ÜBUNGSAUFGABEN:
A. Schreiben Sie aus dem Text über das Coming-out die Passage von „Vor meiner Selbsterkenntnis“ bis „meiner Jugend erlebt habe.“ wortgetreu ab.
B. An welchem Ort versteckt und zensiert die erzählende Person laut dem Text über das Coming-out diesen Teil ihrer Identität?

VORLIEGENDER TEXT:

I am not an apology

Es entbehrt nicht einer gewissen Ironie: seit meinem „Coming Out“ spiele ich ein Versteckspiel. Der Umstand, dass ich etwas von mir preisgegeben habe, was vorher niemand sehen konnte, führt jetzt dazu, dass ich diesen Teil meiner Identität umso vehementer verstecke und zensiere. Und zwar an dem Ort, an dem ich mich eigentlich geschützt und aufgehoben fühlen sollte — meinem „Heim“.

Vor meiner Selbsterkenntnis war dieser Prozess des Versteckens und Zensierens wohl eher ein unbewusster. „Ich“ habe „mich“ ziemlich erfolgreich vor mir selbst versteckt — vielleicht auch aufgrund von Erfahrungen in meiner Kindheit und Bloßstellungen, die ich in meiner Jugend erlebt habe.

Jetzt habe ich eine Identität gefunden in der ich mich endlich „richtig“ und aufgehoben fühle und muss erfahren, dass diese Identität für den wichtigsten Menschen in meinem Leben ein Affront ist — eine Wunde, die ihm so große Schmerzen bereitet, dass es für mich unerträglich ist. Also trage ich wieder einen Kampf mit mir selbst aus.

Einerseits will ich in die Welt hinausschreien „Guckt mal, hier bin ich“. Ich möchte meine Freude darüber, dass ich endlich eine Möglichkeit sehe, „mir selbst“ näher zu kommen, mit anderen teilen. Ich wünsche mir, dass sie sich mit mir freuen. Ich will „draussen“ sein, anderen helfen, die vielleicht in einer ähnlichen Situation sind. Mich nicht mehr verstecken. Aber jeder noch so kleine Hinweis darauf, wer ich bin und sein möchte, verletzt den Menschen, mit dem ich eigentlich alles teilen wollte. Das ist schwer zu ertragen.

Ich möchte kein Affront, keine Verletzung sein, mich nicht mehr dafür entschuldigen müssen wer ich bin und welche Entscheidungen ich treffe. Ich möchte einfach nur ich sein.

DATENSATZ:
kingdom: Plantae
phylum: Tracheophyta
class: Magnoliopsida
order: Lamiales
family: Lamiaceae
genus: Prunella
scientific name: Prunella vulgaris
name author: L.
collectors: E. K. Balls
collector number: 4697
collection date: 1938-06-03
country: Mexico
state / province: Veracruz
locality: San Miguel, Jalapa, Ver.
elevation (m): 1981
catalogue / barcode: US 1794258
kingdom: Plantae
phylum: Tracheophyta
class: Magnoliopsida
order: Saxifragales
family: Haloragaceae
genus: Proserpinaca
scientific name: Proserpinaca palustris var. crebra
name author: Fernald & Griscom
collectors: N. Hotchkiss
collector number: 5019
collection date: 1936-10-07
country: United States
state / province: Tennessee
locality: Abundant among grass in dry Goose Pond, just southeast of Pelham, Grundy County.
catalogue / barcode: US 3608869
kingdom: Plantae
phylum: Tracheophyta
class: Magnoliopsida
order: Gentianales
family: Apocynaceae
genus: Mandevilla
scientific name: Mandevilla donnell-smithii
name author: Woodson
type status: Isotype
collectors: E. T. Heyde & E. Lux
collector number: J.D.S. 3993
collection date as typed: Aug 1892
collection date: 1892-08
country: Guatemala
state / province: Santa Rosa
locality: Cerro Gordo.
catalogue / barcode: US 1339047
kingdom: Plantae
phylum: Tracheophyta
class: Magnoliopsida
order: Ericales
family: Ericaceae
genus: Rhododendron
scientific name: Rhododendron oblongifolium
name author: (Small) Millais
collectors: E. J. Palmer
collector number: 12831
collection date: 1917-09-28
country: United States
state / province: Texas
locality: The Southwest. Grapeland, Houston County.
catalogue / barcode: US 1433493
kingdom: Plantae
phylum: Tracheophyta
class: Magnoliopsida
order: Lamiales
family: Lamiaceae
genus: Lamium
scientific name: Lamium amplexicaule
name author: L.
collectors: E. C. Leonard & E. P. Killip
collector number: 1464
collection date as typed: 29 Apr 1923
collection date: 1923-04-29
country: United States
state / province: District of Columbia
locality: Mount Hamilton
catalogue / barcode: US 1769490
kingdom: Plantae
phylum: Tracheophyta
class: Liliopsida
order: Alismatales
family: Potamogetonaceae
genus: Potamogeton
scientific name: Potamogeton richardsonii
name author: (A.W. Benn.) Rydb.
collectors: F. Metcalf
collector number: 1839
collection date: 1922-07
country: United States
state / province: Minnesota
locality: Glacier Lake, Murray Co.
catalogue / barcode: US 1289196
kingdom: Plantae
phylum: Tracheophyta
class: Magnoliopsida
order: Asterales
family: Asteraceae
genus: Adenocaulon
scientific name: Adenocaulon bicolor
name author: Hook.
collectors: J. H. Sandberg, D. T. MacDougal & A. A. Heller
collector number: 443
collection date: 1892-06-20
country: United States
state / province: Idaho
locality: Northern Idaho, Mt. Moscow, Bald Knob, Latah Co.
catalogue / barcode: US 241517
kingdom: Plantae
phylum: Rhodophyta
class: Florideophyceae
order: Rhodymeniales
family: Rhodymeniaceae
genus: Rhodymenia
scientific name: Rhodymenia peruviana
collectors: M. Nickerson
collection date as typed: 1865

LÖSUNGEN:
A.
Vor meiner Selbsterkenntnis war dieser Prozess des Versteckens und Zensierens wohl eher ein unbewusster. „Ich“ habe „mich“ ziemlich erfolgreich vor mir selbst versteckt — vielleicht auch aufgrund von Erfahrungen in meiner Kindheit und Bloßstellungen, die ich in meiner Jugend erlebt habe.

B. In ihrem „Heim“, also an dem Ort, an dem sie sich eigentlich geschützt und aufgehoben fühlen sollte.